■ THE TASKS
• 1. In the essay on reporting from Cairo, rewrite the passage from "The Western media" up to and including "stuff on Page 1.", substituting "Austrian dailies" for "German dailies".
• 2. According to the essay on reporting from Cairo, what served as the de facto uniform of the plainclothes police?
• 3. Pick up the essay on reporting from Cairo after its final sentence and keep writing.

The new EU members need to learn that “diplomatic” is not only a synonym for “conciliatory."

  • Autor: Milan Jaroš
• Autor: Milan Jaroš

They say it’s bad taste to use the “I” form in news reporting. But, as a hero, I can permit myself this license.

It started when I went to Cairo to cover the recent revolutionary days in Egypt and as it happened I was among those arrested as police tried to round up all the foreign press on the spot. After some time, as the man in the brown leather jacket – the de facto uniform of the plainclothes police – was dragging me through a Cairo street, I managed to escape and that was it. OK, there was a taxi chase and a struggle as the police officer tried to enter the locked car, but that’s not important.

And yet, incidents like this became important – the story of the day in the Czech media – although no great harm came to me and the other Czech journalists caught up in the police roundup.

It was definitely news when the supposedly civilized statesman Hosni Mubarak ordered a crackdown on the ranks of the foreign press thinking it might a) be an effective tool and b) pass unnoticed in the West.

But too often the Czech press portrayed us as heroes and martyrs, leaving aside the very phenomenon of an old-school crackdown and forgetting that risk and even danger goes with being a reporter, like it or not.

The Western media also ran similar stories about their own staff but in a much more discreet way, for instance when a reporter was unable to go on air, or a photographer’s pictures unable to be printed because the reporter had been detained or the photographer’s camera snatched. So here’s a warm-up question: Why is it that most of the Czech media put their reporters’ personal stories on the front page and told them to write extensively and in the first person about what happened? Sure, it sells well, but so might it elsewhere and you don’t see the German dailies running that stuff on Page 1.

Is it that this country, the Czech Republic, lacks modern-day, indisputable heroes? Or is it the lack of excitement in the Czech lands in general?

There is a more serious side to this. When one of the Czech media contingent – a photographer for a Prague daily – was arrested and was being taken to an army base in Cairo, the rest of us contacted the Czech embassy in Cairo, explained the situation, and told the chargé d’affaires that the best way to help our colleague was for the diplomat to go to the base, ask to speak to the journalist – which he had the full right to do under international law – and if possible take him somewhere safe. The chargé d’affaires said he had analyzed the situation and come to the conclusion it would be too risky for him to do that. The photographer spent a few more hours tied up in a dark room before soldiers drove him and several other foreign journalists to a nearby hotel.

A few days later the magazine I work for posed the question to the Czech foreign minister: had the diplomat in question acted correctly?

■ SOURCE DATA

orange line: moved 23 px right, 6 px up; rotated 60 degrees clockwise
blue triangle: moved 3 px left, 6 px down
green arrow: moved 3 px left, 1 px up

■ ANSWERS PER TASK
• 1.
The Western media also ran similar stories about their own staff but in a much more discreet way, for instance when a reporter was unable to go on air, or a photographer’s pictures unable to be printed because the reporter had been detained or the photographer’s camera snatched. So here’s a warm-up question: Why is it that most of the Czech media put their reporters’ personal stories on the front page and told them to write extensively and in the first person about what happened? Sure, it sells well, but so might it elsewhere and you don’t see the Austrian dailies running that stuff on Page 1.

• 2. A brown leather jacket.

• 3.
He responded that it was entirely up to the diplomat on the spot to weigh the situation and act as he thought best. When a situation like this occurs, he said, “The diplomat must act on it. He or she must not be inactive, but whether he or she should take a car and go somewhere, it’s up to the person. I can’t order him or her to undertake a risky operation if the person sees it as risky and doesn’t want to go for it.”

At the height of the anti-Mubarak demonstrations you could see people with national flag stickers on their backs waiting in the arrival and departure halls of Cairo airport to offer assistance to their compatriots on the spot. There were Americans, Brits, New Zealanders, Canadians, and French. But I didn’t see a single Czech, Polish, or Hungarian flag, even though thousands of tourists from those countries were probably still in Egypt at the time. And, as we found out later from fellow journalists, while the Czech and other post-communist countries’ journalists were by and large left on their own to deal with the police or army, intense negotiations between the Egyptians and diplomats took place when certain Western reporters were detained.

Which goes to show once again that democracy, or a Western civilizational level if you like, is a learning process for the so-called new states in Europe. A state’s diplomatic service should be ready for dramatic shifts even in comparatively safe countries like Egypt.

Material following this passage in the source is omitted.